The big picture: While executives can be divided on aggressively pushing AI in the office versus letting workers experiment on an individual level, the latest poll shows that bosses are the ones using it most frequently.
By the numbers: The February survey of 23,717 U.S. employees found that regular AI usage is also increasing, with 13% of workers saying they use the tech daily, compared to 12% last quarter and 10% before that.
- But where workers fall on the food chain makes a difference: In organizations that make AI tools available, 67% of leaders said they used AI daily or a few times a week, compared to 52% of managers, 50% of project managers and 46% of individual contributors.
- The report says that differences by role "reflect how many mainstream AI tools align with the tasks employees perform," with leaders and managers taking on "desk-based" responsibilities for which such tools can be "readily applied."

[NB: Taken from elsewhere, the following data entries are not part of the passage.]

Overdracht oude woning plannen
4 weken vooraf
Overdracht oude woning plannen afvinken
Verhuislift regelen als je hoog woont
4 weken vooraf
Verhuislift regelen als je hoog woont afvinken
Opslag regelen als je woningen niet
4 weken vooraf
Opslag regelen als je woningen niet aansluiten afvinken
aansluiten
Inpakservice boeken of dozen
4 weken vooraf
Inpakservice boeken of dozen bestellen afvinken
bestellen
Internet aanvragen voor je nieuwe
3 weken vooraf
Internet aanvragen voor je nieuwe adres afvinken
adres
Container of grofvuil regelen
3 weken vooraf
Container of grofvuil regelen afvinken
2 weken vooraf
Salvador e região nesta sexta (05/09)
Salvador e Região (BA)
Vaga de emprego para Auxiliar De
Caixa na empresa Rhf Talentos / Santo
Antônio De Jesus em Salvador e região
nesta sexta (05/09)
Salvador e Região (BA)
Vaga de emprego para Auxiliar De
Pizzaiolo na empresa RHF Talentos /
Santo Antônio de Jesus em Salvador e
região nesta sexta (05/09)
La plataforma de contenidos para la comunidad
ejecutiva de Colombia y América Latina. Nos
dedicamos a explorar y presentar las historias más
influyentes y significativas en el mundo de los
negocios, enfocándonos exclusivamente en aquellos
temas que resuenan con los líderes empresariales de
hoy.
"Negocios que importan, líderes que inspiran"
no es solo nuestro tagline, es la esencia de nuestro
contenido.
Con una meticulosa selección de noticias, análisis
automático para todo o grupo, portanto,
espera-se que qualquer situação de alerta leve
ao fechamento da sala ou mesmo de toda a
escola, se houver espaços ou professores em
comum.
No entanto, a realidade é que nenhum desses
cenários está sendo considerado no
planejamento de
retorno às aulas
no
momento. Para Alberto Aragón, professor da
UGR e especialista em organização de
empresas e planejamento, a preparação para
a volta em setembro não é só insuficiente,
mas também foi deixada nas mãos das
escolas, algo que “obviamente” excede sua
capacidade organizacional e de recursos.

What we're watching: Workers' concerns about their jobs being displaced have grown with AI adoption and organizational shifts, Gallup's report notes.
- Across U.S. employees, 18% say it is very or somewhat likely their job would be replaced within the next five years due to new tech and automation.
- Among those who work in organizations that have adopted AI, that share jumps to 23%.
Methodology: These results for the quarterly Gallup workforce studies are based on self-administered web surveys conducted with a random sample of adults. The survey conducted Feb. 4 to 19 was among 23,717 employed U.S. adults with a margin of error of ±0.9 percentage points.